I have always held the conceit that I’m not a particularly materialistic soul. Although I’m lucky enough to be gainfully employed, live in a small, old house, with no garage, in a very humble neighbourhood. It’s much more nondescript than the suburban palaces, with attached two- or three-car garages, that many of my colleagues roll home to. I drive a rust-bucket car and have none of the modern conveniences or extravagant toys that many people aspire to. I don’t own a big screen television, a microwave, or a dishwasher. I shovel my driveway by hand, not with a snow blower (which is no small deal, living in Winnipeg). My idea of haute couture is torn denim, ten-year-old biker boots, and lumberjack shirts or fake Icelandic sweaters over the top of my faded Deep Purple and Lou Reed t-shirts.
Please don’t get me wrong, none of this is meant as any kind of whiny complaint. I fully realize how extravagantly lucky I am to have a job, to own a house, to have the luxury of putting food on my table. On top of that, I’ve had the supreme good fortune of being able to travel extensively, to go out to restaurants, films, symphonies, and jazz bars on a semi-regular basis, and to help support my wonderful daughter through her university journey. I worked hard, sure, but that is never enough in this capricious life. I have had all those privileges and opportunities because the fates smiled on me at the right times. It had nothing to do with any excess of talent or righteousness. I’m definitely not any better, and hopefully not any worse, than most of the people I know, most of the time. I have a pretty impressive catalogue of faults, but lack of gratitude is not one of them.
The point I am trying to make, though, is that my priorities are not necessarily the ones that are embraced in the general population. I always have, and always will, value experiences over possessions. I know I am very far from alone in this. I do think, though, that it puts me (us, dear reader?) in the minority. Owning more and more “stuff” just doesn’t hold a lot of appeal for me.

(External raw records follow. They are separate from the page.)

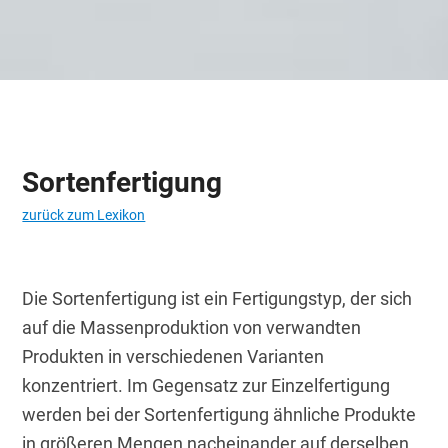
Sortenfertigung
zurück zum Lexikon
Die Sortenfertigung ist ein Fertigungstyp, der sich 
auf die Massenproduktion von verwandten 
Produkten in verschiedenen Varianten 
konzentriert. Im Gegensatz zur Einzelfertigung 
werden bei der Sortenfertigung ähnliche Produkte 
in größeren Mengen nacheinander auf derselben 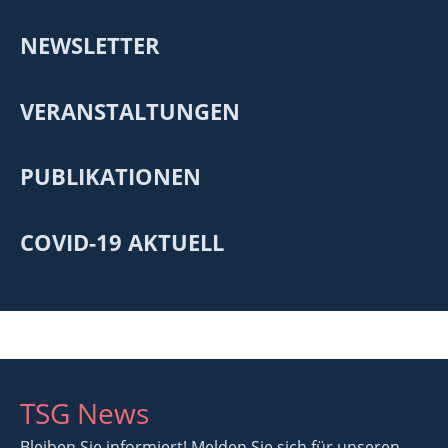
NEWSLETTER
VERANSTALTUNGEN
PUBLIKATIONEN
COVID-19 AKTUELL
TSG News
Bleiben Sie informiert! Melden Sie sich für unseren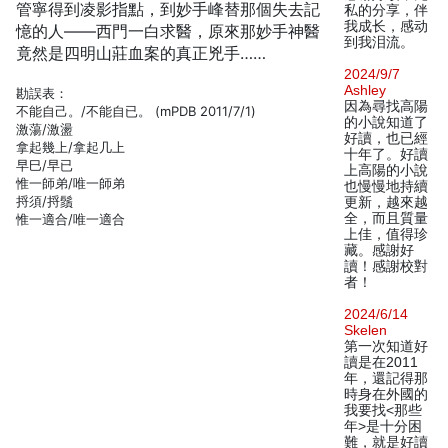
管寧得到凌影指點，到妙手峰替那個失去記
私的分享，伴
我成长，感动
憶的人——西門一白求醫，原來那妙手神醫
到我泪流。
竟然是四明山莊血案的真正兇手……
2024/9/7
Ashley
勘誤表：
因為尋找高陽
不能自己。/不能自已。 (mPDB 2011/7/1)
的小說知道了
激蕩/激盪
好讀，也已經
拿起幾上/拿起几上
十年了。好讀
早巳/早已
上高陽的小說
惟一師弟/唯一師弟
也慢慢地持續
捋須/捋鬚
更新，越來越
全，而且質量
惟一適合/唯一適合
上佳，值得珍
藏。感謝好
讀！感謝校對
者！
2024/6/14
Skelen
第一次知道好
讀是在2011
年，還記得那
時身在外國的
我要找<那些
年>是十分困
難，就是好讀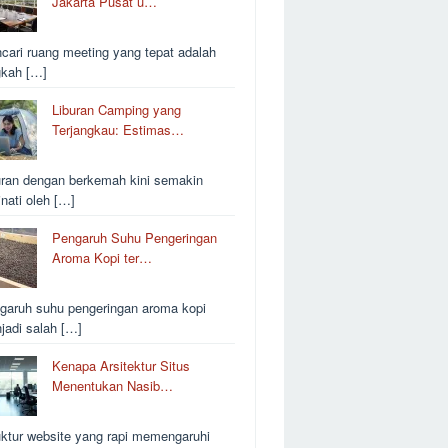
Jakarta Pusat u…
cari ruang meeting yang tepat adalah
gkah […]
Liburan Camping yang
Terjangkau: Estimas…
uran dengan berkemah kini semakin
inati oleh […]
Pengaruh Suhu Pengeringan
Aroma Kopi ter…
garuh suhu pengeringan aroma kopi
jadi salah […]
Kenapa Arsitektur Situs
Menentukan Nasib…
uktur website yang rapi memengaruhi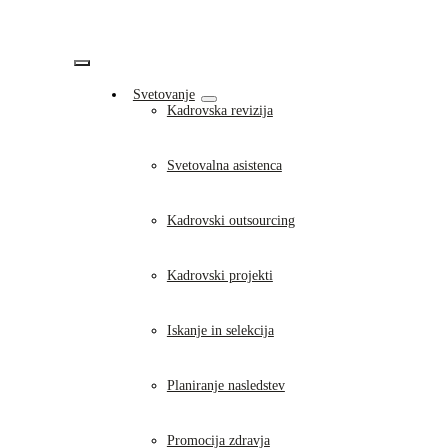
Skip
to
content
Vklopi/Izklopi
Svetovanje
navigacijo
Kadrovska revizija
Svetovalna asistenca
Kadrovski outsourcing
Kadrovski projekti
Iskanje in selekcija
Planiranje nasledstev
Promocija zdravja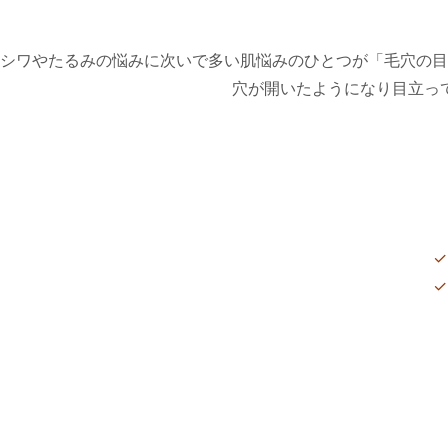
シワやたるみの悩みに次いで多い肌悩みのひとつが「毛穴の目
穴が開いたようになり目立っ
✓
✓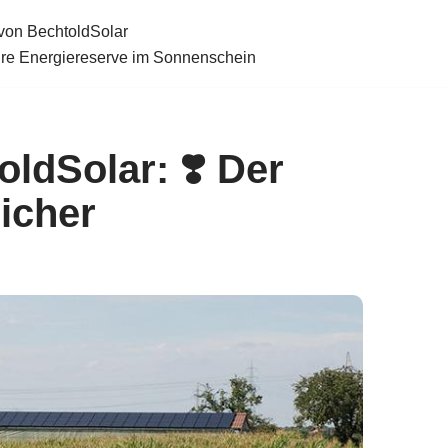
von BechtoldSolar
hre Energiereserve im Sonnenschein
ldSolar: ❣️ Der
icher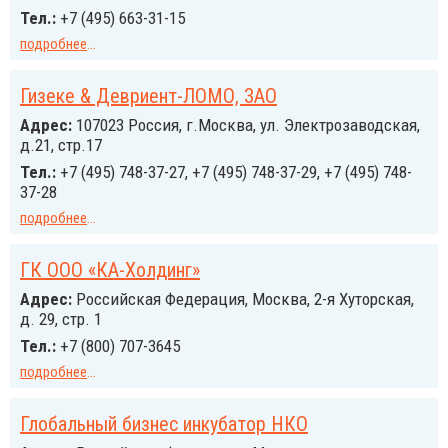
Тел.:
+7 (495) 663-31-15
подробнее
...
Гизеке & Девриент-ЛОМО, ЗАО
Адрес:
107023 Россия, г.Москва, ул. Электрозаводская,
д.21, стр.17
Тел.:
+7 (495) 748-37-27, +7 (495) 748-37-29, +7 (495) 748-
37-28
подробнее
...
ГК ООО «КА-Холдинг»
Адрес:
Российcкая Федерация, Москва, 2-я Хуторская,
д. 29, стр. 1
Тел.:
+7 (800) 707-3645
подробнее
...
Глобальный бизнес инкубатор НКО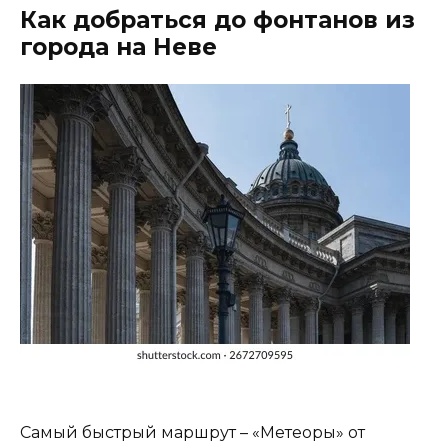
Как добраться до фонтанов из
города на Неве
Самый быстрый маршрут – «Метеоры» от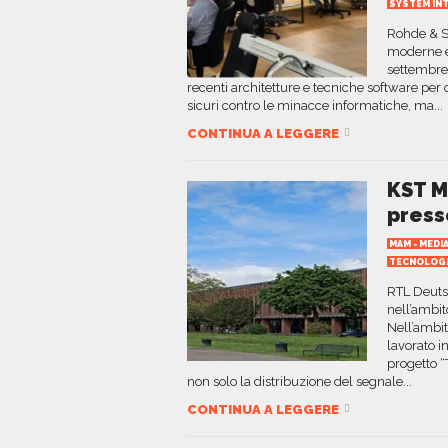
SYSTEM IN
Rohde & Sc
moderne e
settembre)
recenti architetture e tecniche software per 
sicuri contro le minacce informatiche, ma...
CONTINUA A LEGGERE
KST M
press
MAM - MED
TECNOLOG
RTL Deutsc
nell’ambit
Nell’ambi
lavorato 
progetto “
non solo la distribuzione del segnale...
CONTINUA A LEGGERE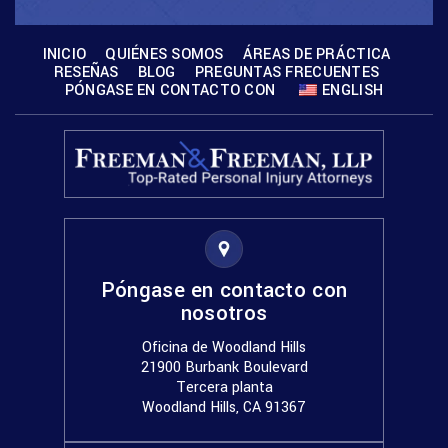
INICIO
QUIÉNES SOMOS
ÁREAS DE PRÁCTICA
RESEÑAS
BLOG
PREGUNTAS FRECUENTES
PÓNGASE EN CONTACTO CON
ENGLISH
Póngase en contacto con
nosotros
Oficina de Woodland Hills
21900 Burbank Boulevard
Tercera planta
Woodland Hills, CA 91367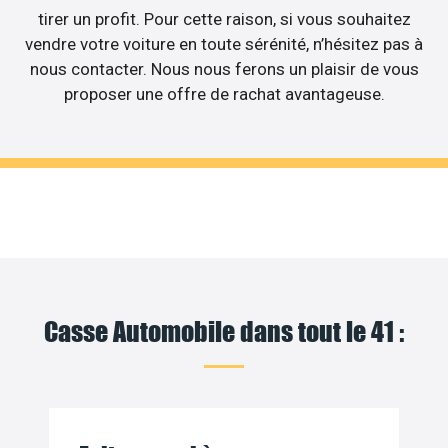
tirer un profit. Pour cette raison, si vous souhaitez
vendre votre voiture en toute sérénité, n’hésitez pas à
nous contacter. Nous nous ferons un plaisir de vous
proposer une offre de rachat avantageuse.
Casse Automobile dans tout le 41 :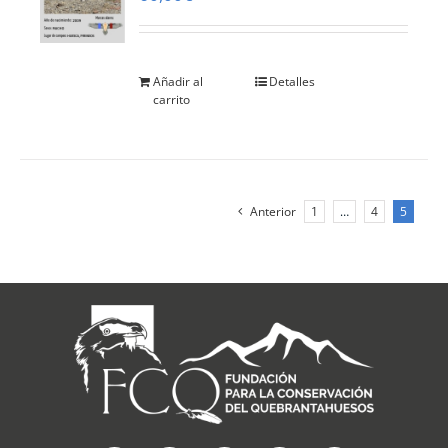
Añadir al
Detalles
carrito
Anterior
1
…
4
5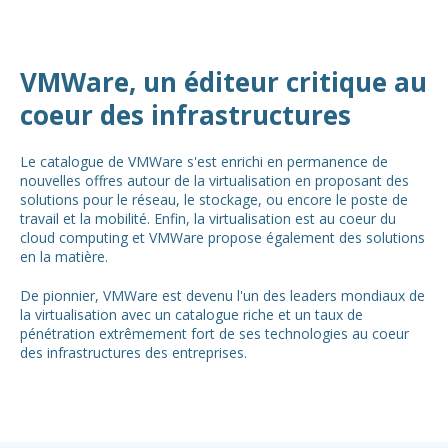
VMWare, un éditeur critique au
coeur des infrastructures
Le catalogue de VMWare s'est enrichi en permanence de
nouvelles offres autour de la virtualisation en proposant des
solutions pour le réseau, le stockage, ou encore le poste de
travail et la mobilité. Enfin, la virtualisation est au coeur du
cloud computing et VMWare propose également des solutions
en la matière.
De pionnier, VMWare est devenu l'un des leaders mondiaux de
la virtualisation avec un catalogue riche et un taux de
pénétration extrêmement fort de ses technologies au coeur
des infrastructures des entreprises.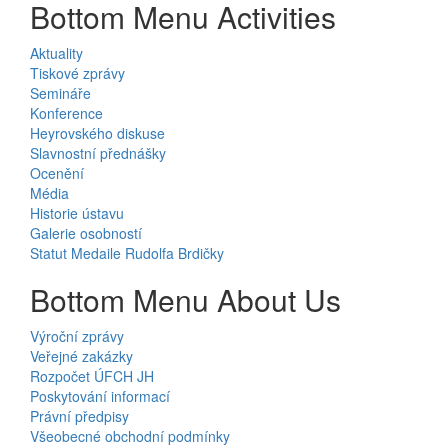
Bottom Menu Activities
Aktuality
Tiskové zprávy
Semináře
Konference
Heyrovského diskuse
Slavnostní přednášky
Ocenění
Média
Historie ústavu
Galerie osobností
Statut Medaile Rudolfa Brdičky
Bottom Menu About Us
Výroční zprávy
Veřejné zakázky
Rozpočet ÚFCH JH
Poskytování informací
Právní předpisy
Všeobecné obchodní podmínky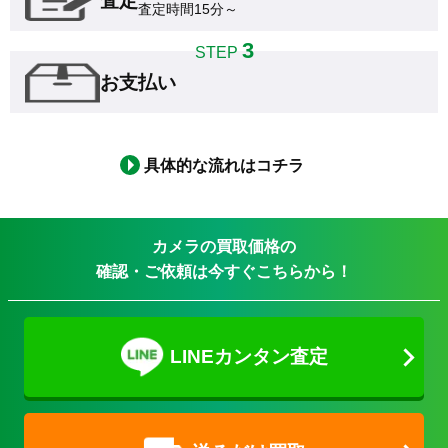
査定
査定時間15分～
3
STEP
お支払い
具体的な流れはコチラ
カメラの買取価格の
確認・ご依頼は今すぐこちらから！
LINEカンタン査定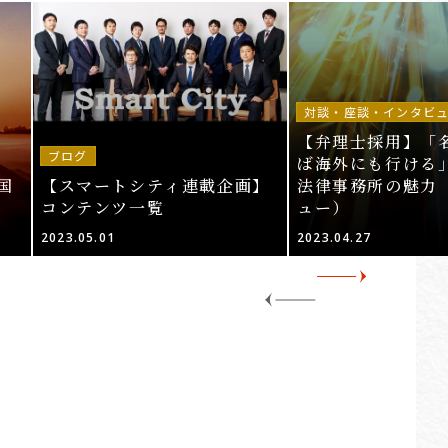
対談・座談・インタビ
【弁理士採用】「
ブログ
ば海外にも行ける」
国
【スマートシティ連載企画】
法律事務所の魅力
コンテンツ一覧
ュー）
2023.05.01
2023.04.27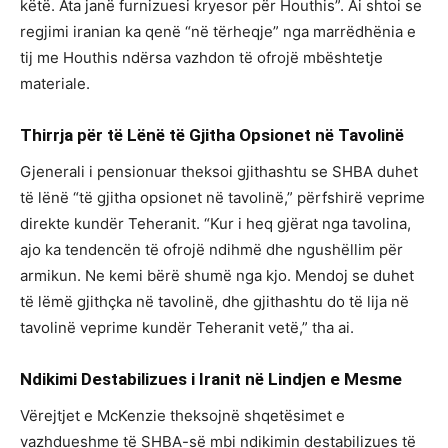
këtë. Ata janë furnizuesi kryesor për Houthis”. Ai shtoi se
regjimi iranian ka qenë “në tërheqje” nga marrëdhënia e
tij me Houthis ndërsa vazhdon të ofrojë mbështetje
materiale.
Thirrja për të Lënë të Gjitha Opsionet në Tavolinë
Gjenerali i pensionuar theksoi gjithashtu se SHBA duhet
të lënë “të gjitha opsionet në tavolinë,” përfshirë veprime
direkte kundër Teheranit. “Kur i heq gjërat nga tavolina,
ajo ka tendencën të ofrojë ndihmë dhe ngushëllim për
armikun. Ne kemi bërë shumë nga kjo. Mendoj se duhet
të lëmë gjithçka në tavolinë, dhe gjithashtu do të lija në
tavolinë veprime kundër Teheranit vetë,” tha ai.
Ndikimi Destabilizues i Iranit në Lindjen e Mesme
Vërejtjet e McKenzie theksojnë shqetësimet e
vazhdueshme të SHBA-së mbi ndikimin destabilizues të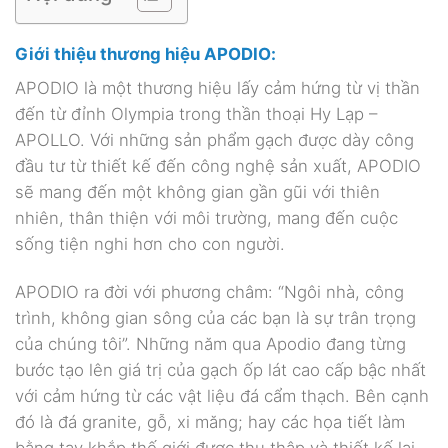
Giới thiệu thương hiệu APODIO:
APODIO là một thương hiệu lấy cảm hứng từ vị thần
đến từ đỉnh Olympia trong thần thoại Hy Lạp –
APOLLO. Với những sản phẩm gạch được dày công
đầu tư từ thiết kế đến công nghệ sản xuất, APODIO
sẽ mang đến một không gian gần gũi với thiên
nhiên, thân thiện với môi trường, mang đến cuộc
sống tiện nghi hơn cho con người.
APODIO ra đời với phương châm: “Ngôi nhà, công
trình, không gian sông của các bạn là sự trân trọng
của chúng tôi”. Những năm qua Apodio đang từng
bước tạo lên giá trị của gạch ốp lát cao cấp bậc nhất
với cảm hứng từ các vật liệu đá cẩm thạch. Bên cạnh
đó là đá granite, gỗ, xi măng; hay các họa tiết làm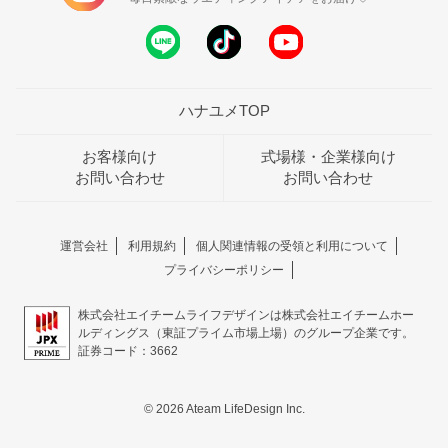
ハナユメTOP
お客様向け
式場様・企業様向け
お問い合わせ
お問い合わせ
運営会社
利用規約
個人関連情報の受領と利用について
プライバシーポリシー
株式会社エイチームライフデザインは株式会社エイチームホー
ルディングス（東証プライム市場上場）のグループ企業です。
証券コード：3662
© 2026 Ateam LifeDesign Inc.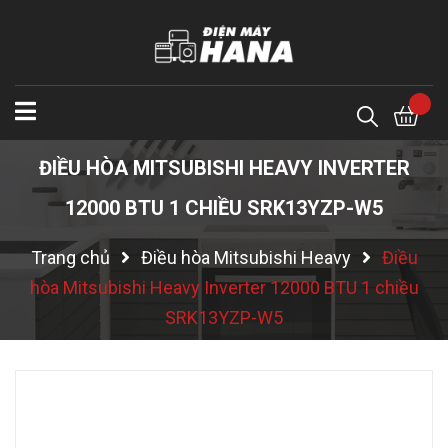
ĐIỀU HÒA MITSUBISHI HEAVY INVERTER
12000 BTU 1 CHIỀU SRK13YZP-W5
Trang chủ
Điều hòa Mitsubishi Heavy
Điều
hòa Mitsubishi Heavy Inverter 12000 BTU 1 chiều
SRK13YZP-W5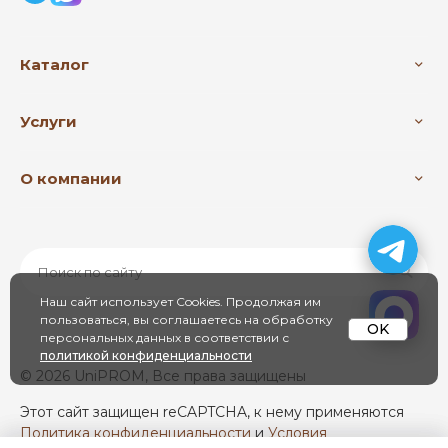
Каталог
Услуги
О компании
Наш сайт использует Cookies. Продолжая им
пользоваться, вы соглашаетесь на обработку
OK
персональных данных в соответствии с
политикой конфиденциальности
© 2026 UniPROM, Все права защищены
Этот сайт защищен reCAPTCHA, к нему применяются
Политика конфиденциальности
и
Условия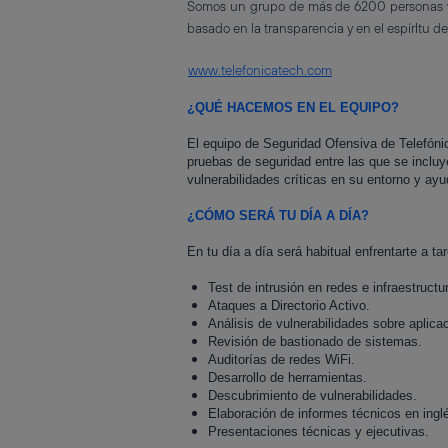
Somos un grupo de más de 6200 personas val
basado en la transparencia y en el espírItu d
www.telefonicatech.com
¿QUÉ HACEMOS EN EL EQUIPO?
El equipo de Seguridad Ofensiva de Telefónic
pruebas de seguridad entre las que se incluy
vulnerabilidades críticas en su entorno y ayu
¿CÓMO SERÁ TU DÍA A DÍA?
En tu día a día será habitual enfrentarte a tar
Test de intrusión en redes e infraestructu
Ataques a Directorio Activo.
Análisis de vulnerabilidades sobre aplica
Revisión de bastionado de sistemas.
Auditorías de redes WiFi.
Desarrollo de herramientas.
Descubrimiento de vulnerabilidades.
Elaboración de informes técnicos en ingl
Presentaciones técnicas y ejecutivas.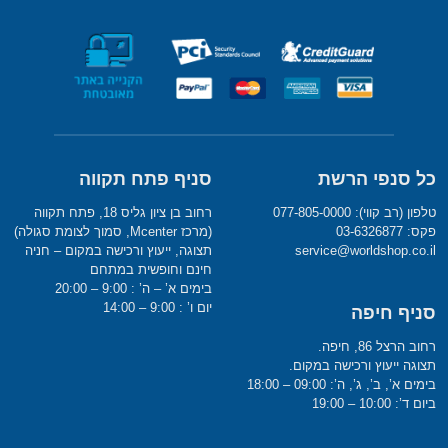
כל סנפי הרשת
סניף פתח תקווה
טלפון (רב קווי): 077-805-0000
רחוב בן ציון גליס 18, פתח תקווה
פקס: 03-6326877
(מרכז Mcenter, סמוך לצומת סגולה)
service@worldshop.co.il
תצוגה, ייעוץ ורכישה במקום – חניה
חינם וחופשית במתחם
בימים א’ – ה’ : 9:00 – 20:00
יום ו’ : 9:00 – 14:00
סניף חיפה
רחוב הרצל 86, חיפה.
תצוגה ייעוץ ורכישה במקום.
בימים א’, ב’, ג’, ה’: 09:00 – 18:00
ביום ד’: 10:00 – 19:00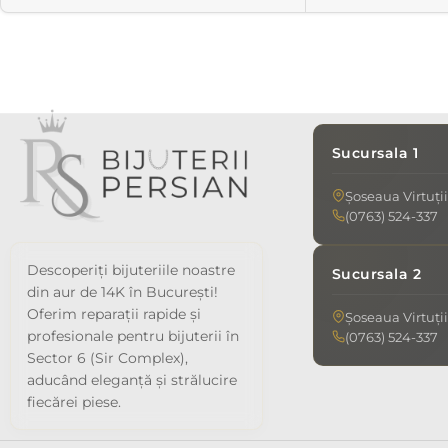
Sucursala 1
Șoseaua Virtuții
(0763) 524-337
Descoperiți bijuteriile noastre
Sucursala 2
din aur de 14K în București!
Oferim reparații rapide și
Șoseaua Virtuții
profesionale pentru bijuterii în
(0763) 524-337
Sector 6 (Sir Complex),
aducând eleganță și strălucire
fiecărei piese.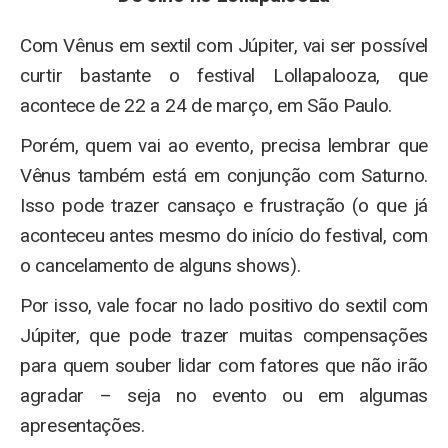
Com Vênus em sextil com Júpiter, vai ser possível
curtir bastante o festival Lollapalooza, que
acontece de 22 a 24 de março, em São Paulo.
Porém, quem vai ao evento, precisa lembrar que
Vênus também está em conjunção com Saturno.
Isso pode trazer cansaço e frustração (o que já
aconteceu antes mesmo do início do festival, com
o cancelamento de alguns shows).
Por isso, vale focar no lado positivo do sextil com
Júpiter, que pode trazer muitas compensações
para quem souber lidar com fatores que não irão
agradar – seja no evento ou em algumas
apresentações.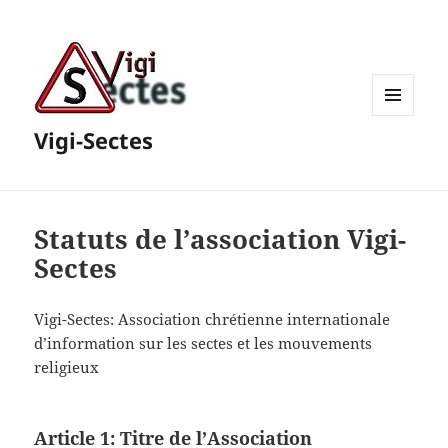
MENU
Vigi-Sectes
ET
WIDGETS
Statuts de l’association Vigi-
Sectes
Vigi-Sectes: Association chrétienne internationale
d’information sur les sectes et les mouvements
religieux
Article 1: Titre de l’Association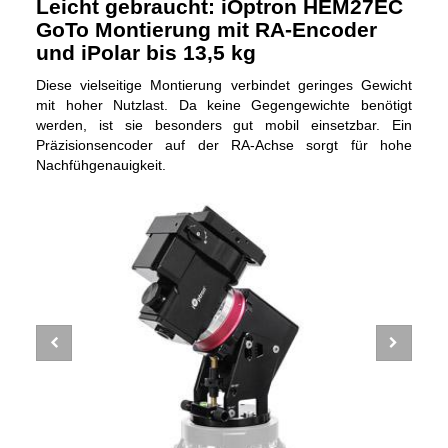
Leicht gebraucht: iOptron HEM27EC
GoTo Montierung mit RA-Encoder
und iPolar bis 13,5 kg
Diese vielseitige Montierung verbindet geringes Gewicht
mit hoher Nutzlast. Da keine Gegengewichte benötigt
werden, ist sie besonders gut mobil einsetzbar. Ein
Präzisionsencoder auf der RA-Achse sorgt für hohe
Nachfühgenauigkeit.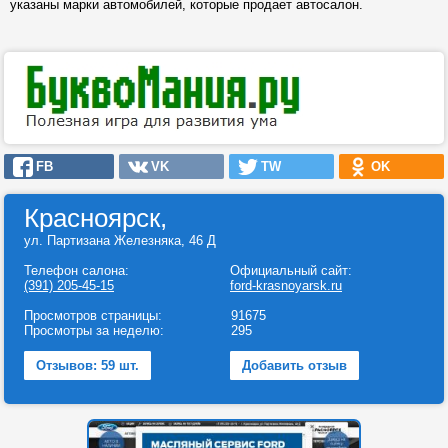
указаны марки автомобилей, которые продает автосалон.
FB
VK
TW
OK
Красноярск,
ул. Партизана Железняка, 46 Д
Телефон салона:
Официальный сайт:
(391) 205-45-15
ford-krasnoyarsk.ru
Просмотров страницы:
91675
Просмотры за неделю:
295
Отзывов: 59 шт.
Добавить отзыв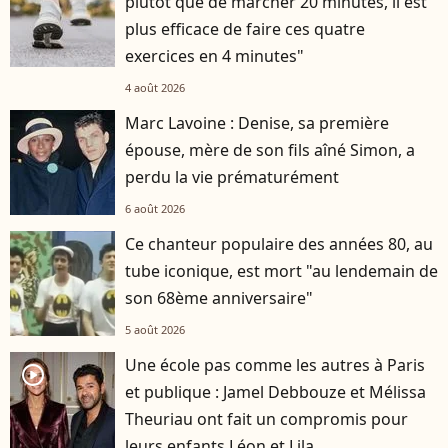
plutôt que de marcher 20 minutes, il est
plus efficace de faire ces quatre
exercices en 4 minutes"
4 août 2026
Marc Lavoine : Denise, sa première
épouse, mère de son fils aîné Simon, a
perdu la vie prématurément
6 août 2026
Ce chanteur populaire des années 80, au
tube iconique, est mort "au lendemain de
son 68ème anniversaire"
5 août 2026
Une école pas comme les autres à Paris
player2
et publique : Jamel Debbouze et Mélissa
Theuriau ont fait un compromis pour
leurs enfants Léon et Lila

That said, I am an absolute sucker for the most random and useless materialistic possessions. Rolex watch? Italian suit? Macbook Pro? I couldn’t give a shit. Let me stumble across a taxidermied pufferfish though, such as the one I found in a Paris curiosity shop this past summer, and I’m ready to incur my long-suffering life partner’s wrath by blowing the cash we’d saved to do some unnecessary thing, such as replace the knob-and-tube wiring in our money pit of a house, or fix the hole in the roof. Fortunately, my partner talked me out of that one, so we should have a decent chance of staying dry and warm this winter.
Nevertheless, I am not always so strong. Over the years, my personal collection of esoteric and idiosyncratic bric-a-brac has grown enough to fill a good-sized cabinet of curiosities. Some of the objects—seashells, bird’s nests, a small statue of a nude female welded together from spark plugs and radio parts—have been found on expeditions to the forest or beach, or else have been gifts from loved ones cleaning outs their attics. Some of them, though, such as an Icelandic grimoire, a stuffed albino crow, and a jellyfish encased in glass, have cost me a significant amount of cash, and have been the source of some intense discussions about fiscal responsibility.
So, am I right to consider myself somehow “above” the ravenous consumer hordes thronging Winnipeg’s St. Vital and Polo Park shopping malls? Absolutely not. The innate desire to own, to possess, is just as strong in me as it is in everyone else. It just means that, when I’m housebound after throwing out my back shoveling snow, I’ll while away the long winter hours listening to scratchy blues records on my thrift store suitcase phonograph and learning how to tell fortunes with my antique tarot deck, rather than watching the hockey game on my surround-sound entertainment system.